Give again exactly, and only, the lines between the line holding "if(reg_num == rt)" and the end of the listing, both boundary lines included.
──────
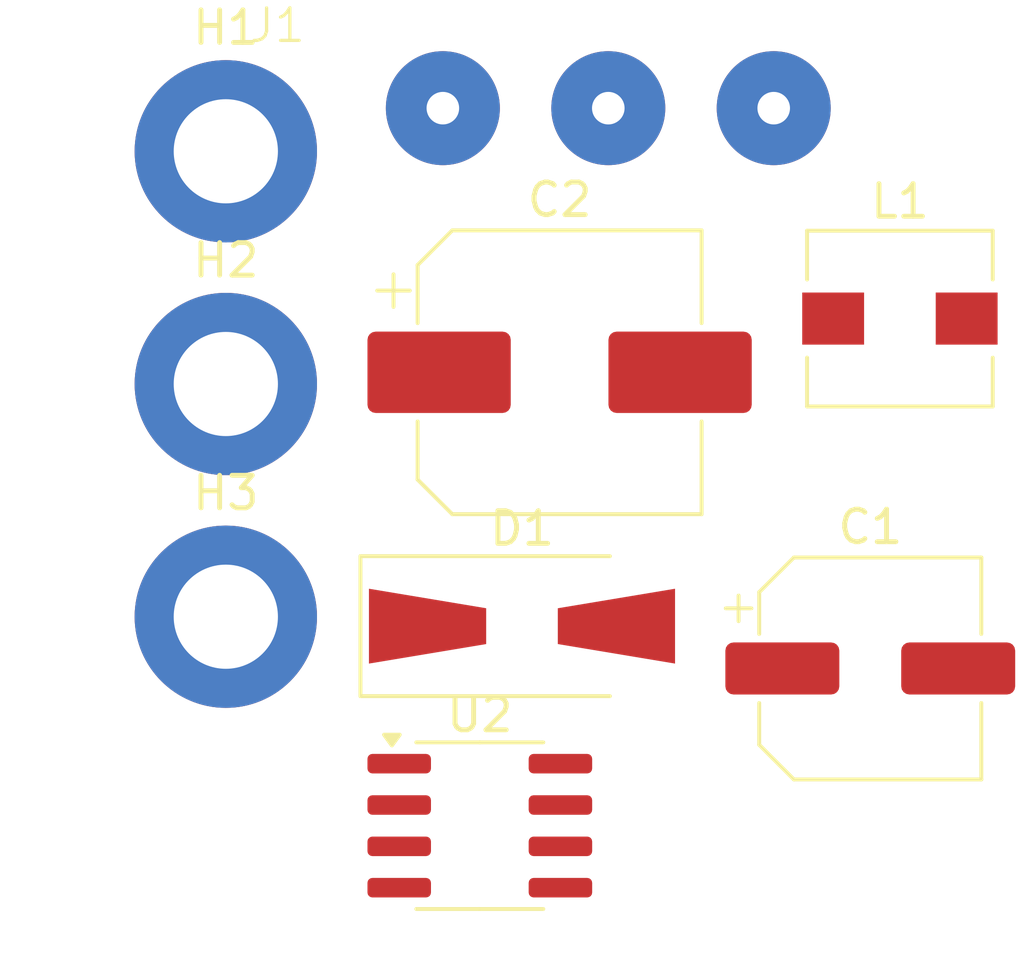
<source format=kicad_pcb>
(kicad_pcb
	(version 20240108)
	(generator "pcbnew")
	(generator_version "8.0")
	(general
		(thickness 1.6)
		(legacy_teardrops no)
	)
	(paper "A4")
	(layers
		(0 "F.Cu" signal)
		(31 "B.Cu" signal)
		(32 "B.Adhes" user "B.Adhesive")
		(33 "F.Adhes" user "F.Adhesive")
		(34 "B.Paste" user)
		(35 "F.Paste" user)
		(36 "B.SilkS" user "B.Silkscreen")
		(37 "F.SilkS" user "F.Silkscreen")
		(38 "B.Mask" user)
		(39 "F.Mask" user)
		(40 "Dwgs.User" user "User.Drawings")
		(41 "Cmts.User" user "User.Comments")
		(42 "Eco1.User" user "User.Eco1")
		(43 "Eco2.User" user "User.Eco2")
		(44 "Edge.Cuts" user)
		(45 "Margin" user)
		(46 "B.CrtYd" user "B.Courtyard")
		(47 "F.CrtYd" user "F.Courtyard")
		(48 "B.Fab" user)
		(49 "F.Fab" user)
		(50 "User.1" user)
		(51 "User.2" user)
		(52 "User.3" user)
		(53 "User.4" user)
		(54 "User.5" user)
		(55 "User.6" user)
		(56 "User.7" user)
		(57 "User.8" user)
		(58 "User.9" user)
	)
	(setup
		(pad_to_mask_clearance 0)
		(allow_soldermask_bridges_in_footprints no)
		(pcbplotparams
			(layerselection 0x00010fc_ffffffff)
			(plot_on_all_layers_selection 0x0000000_00000000)
			(disableapertmacros no)
			(usegerberextensions no)
			(usegerberattributes yes)
			(usegerberadvancedattributes yes)
			(creategerberjobfile yes)
			(dashed_line_dash_ratio 12.000000)
			(dashed_line_gap_ratio 3.000000)
			(svgprecision 4)
			(plotframeref no)
			(viasonmask no)
			(mode 1)
			(useauxorigin no)
			(hpglpennumber 1)
			(hpglpenspeed 20)
			(hpglpendiameter 15.000000)
			(pdf_front_fp_property_popups yes)
			(pdf_back_fp_property_popups yes)
			(dxfpolygonmode yes)
			(dxfimperialunits yes)
			(dxfusepcbnewfont yes)
			(psnegative no)
			(psa4output no)
			(plotreference yes)
			(plotvalue yes)
			(plotfptext yes)
			(plotinvisibletext no)
			(sketchpadsonfab no)
			(subtractmaskfromsilk no)
			(outputformat 1)
			(mirror no)
			(drillshape 1)
			(scaleselection 1)
			(outputdirectory "")
		)
	)
	(net 0 "")
	(net 1 "GND")
	(net 2 "+15V")
	(net 3 "+5V")
	(net 4 "Net-(D1-K)")
	(footprint "Inductor_SMD:L_Wuerth_HCI-5040" (layer "F.Cu") (at 99.556 47.924))
	(footprint "Castillation:cast" (layer "F.Cu") (at 85.521 41.459))
	(footprint "MountingHole:MountingHole_3.2mm_M3_DIN965_Pad" (layer "F.Cu") (at 78.856 57.084))
	(footprint "MountingHole:MountingHole_3.2mm_M3_DIN965_Pad" (layer "F.Cu") (at 78.856 49.934))
	(footprint "Capacitor_SMD:CP_Elec_8x10.5" (layer "F.Cu") (at 89.106 49.574))
	(footprint "Capacitor_SMD:CP_Elec_6.3x5.4_Nichicon" (layer "F.Cu") (at 98.646 58.674))
	(footprint "MountingHole:MountingHole_3.2mm_M3_DIN965_Pad" (layer "F.Cu") (at 78.856 42.784))
	(footprint "Package_SO:SOIC-8_3.9x4.9mm_P1.27mm" (layer "F.Cu") (at 86.656 63.504))
	(footprint "Diode_SMD:D_SMA-SMB_Universal_Handsoldering" (layer "F.Cu") (at 87.951 57.374))
)

</source>
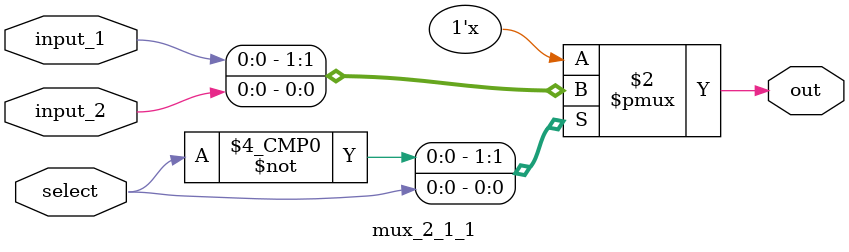
<source format=v>

module mux_2_1_1 (
    
   input  input_1, 
   input  input_2,
   input  select,
   output reg out
);

 always @(*) begin
case (select)
    1'b0 : out = input_1;
    1'b1 : out = input_2;
endcase
end

endmodule
</source>
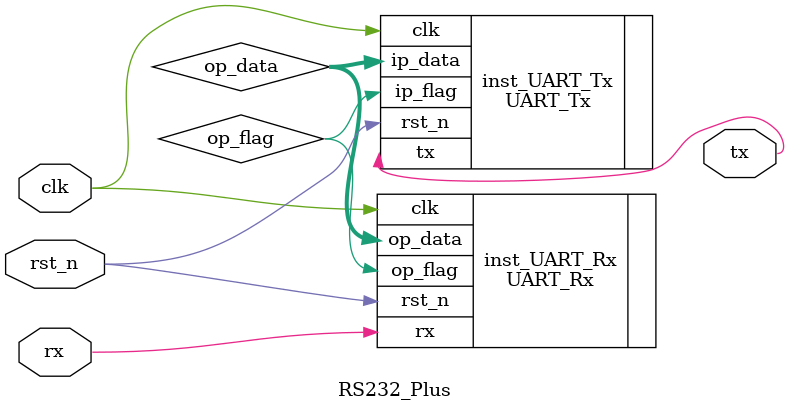
<source format=v>
module RS232_Plus (
	input clk,
	input rst_n,
	input rx,
	output tx
);

	wire [7:0] op_data;
	wire op_flag;

	UART_Rx inst_UART_Rx (
		.clk(clk),
		.rst_n(rst_n),
		.rx(rx),
		.op_data(op_data),
		.op_flag(op_flag)
	);

	UART_Tx inst_UART_Tx (
		.clk(clk),
		.rst_n(rst_n),
		.ip_data(op_data),
		.ip_flag(op_flag),
		.tx(tx)
	);

	
endmodule

</source>
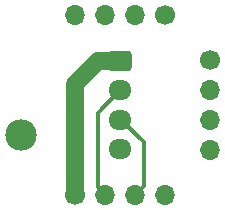
<source format=gbr>
%TF.GenerationSoftware,KiCad,Pcbnew,(6.0.1)*%
%TF.CreationDate,2022-02-07T22:37:26-05:00*%
%TF.ProjectId,PDB-B,5044422d-422e-46b6-9963-61645f706362,rev?*%
%TF.SameCoordinates,Original*%
%TF.FileFunction,Copper,L2,Bot*%
%TF.FilePolarity,Positive*%
%FSLAX46Y46*%
G04 Gerber Fmt 4.6, Leading zero omitted, Abs format (unit mm)*
G04 Created by KiCad (PCBNEW (6.0.1)) date 2022-02-07 22:37:26*
%MOMM*%
%LPD*%
G01*
G04 APERTURE LIST*
G04 Aperture macros list*
%AMRoundRect*
0 Rectangle with rounded corners*
0 $1 Rounding radius*
0 $2 $3 $4 $5 $6 $7 $8 $9 X,Y pos of 4 corners*
0 Add a 4 corners polygon primitive as box body*
4,1,4,$2,$3,$4,$5,$6,$7,$8,$9,$2,$3,0*
0 Add four circle primitives for the rounded corners*
1,1,$1+$1,$2,$3*
1,1,$1+$1,$4,$5*
1,1,$1+$1,$6,$7*
1,1,$1+$1,$8,$9*
0 Add four rect primitives between the rounded corners*
20,1,$1+$1,$2,$3,$4,$5,0*
20,1,$1+$1,$4,$5,$6,$7,0*
20,1,$1+$1,$6,$7,$8,$9,0*
20,1,$1+$1,$8,$9,$2,$3,0*%
G04 Aperture macros list end*
%TA.AperFunction,ComponentPad*%
%ADD10RoundRect,0.250000X-0.725000X0.600000X-0.725000X-0.600000X0.725000X-0.600000X0.725000X0.600000X0*%
%TD*%
%TA.AperFunction,ComponentPad*%
%ADD11O,1.950000X1.700000*%
%TD*%
%TA.AperFunction,ComponentPad*%
%ADD12C,2.667000*%
%TD*%
%TA.AperFunction,ComponentPad*%
%ADD13C,1.700000*%
%TD*%
%TA.AperFunction,ComponentPad*%
%ADD14O,1.700000X1.700000*%
%TD*%
%TA.AperFunction,Conductor*%
%ADD15C,1.524000*%
%TD*%
%TA.AperFunction,Conductor*%
%ADD16C,0.304800*%
%TD*%
G04 APERTURE END LIST*
D10*
X127000000Y-123250000D03*
D11*
X127000000Y-125750000D03*
X127000000Y-128250000D03*
X127000000Y-130750000D03*
D12*
X118618000Y-129540000D03*
D13*
X134620000Y-123190000D03*
D14*
X134620000Y-125730000D03*
X134620000Y-128270000D03*
X134620000Y-130810000D03*
D13*
X123190000Y-134620000D03*
D14*
X125730000Y-134620000D03*
X128270000Y-134620000D03*
X130810000Y-134620000D03*
D13*
X130810000Y-119380000D03*
D14*
X128270000Y-119380000D03*
X125730000Y-119380000D03*
X123190000Y-119380000D03*
D15*
X123190000Y-134620000D02*
X123190000Y-125222000D01*
X125162000Y-123250000D02*
X127000000Y-123250000D01*
X123190000Y-125222000D02*
X125162000Y-123250000D01*
D16*
X125730000Y-134620000D02*
X125095000Y-133985000D01*
X125095000Y-127655000D02*
X127000000Y-125750000D01*
X125095000Y-133985000D02*
X125095000Y-127655000D01*
X129032000Y-130175000D02*
X127107000Y-128250000D01*
X128270000Y-134620000D02*
X129032000Y-133858000D01*
X129032000Y-133858000D02*
X129032000Y-130175000D01*
X127107000Y-128250000D02*
X127000000Y-128250000D01*
M02*

</source>
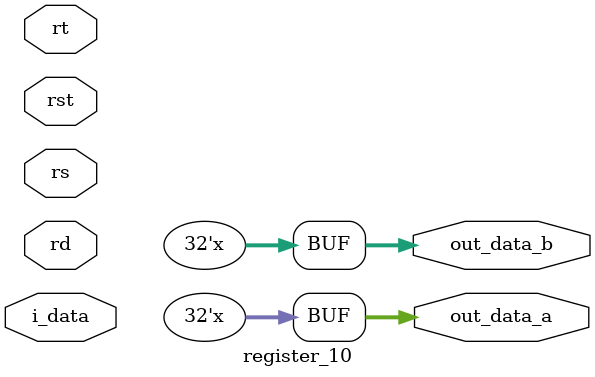
<source format=v>
`timescale 1ns / 1ps

module register_10(rst,rs,rt,rd,i_data,out_data_a,out_data_b);
input rst;
input [4:0]rs,rt,rd;
input [31:0] i_data;
output reg [31:0] out_data_a;
output reg [31:0] out_data_b;

reg [4:0]  reg_num;
reg [31:0] reg_data;

always @(*) begin
      if(rst) begin
            reg_num = 10;
      end
      else begin
          if(reg_num == rs)
               out_data_a <= reg_data;
          if(reg_num == rt)
               out_data_b <= reg_data;
          if(reg_num == rd)    
               reg_data <= i_data;
      end
      
end
endmodule

</source>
──────
Reply:
          if(reg_num == rt)
               out_data_b <= reg_data;
          if(reg_num == rd)    
               reg_data <= i_data;
      end
      
end
endmodule

</source>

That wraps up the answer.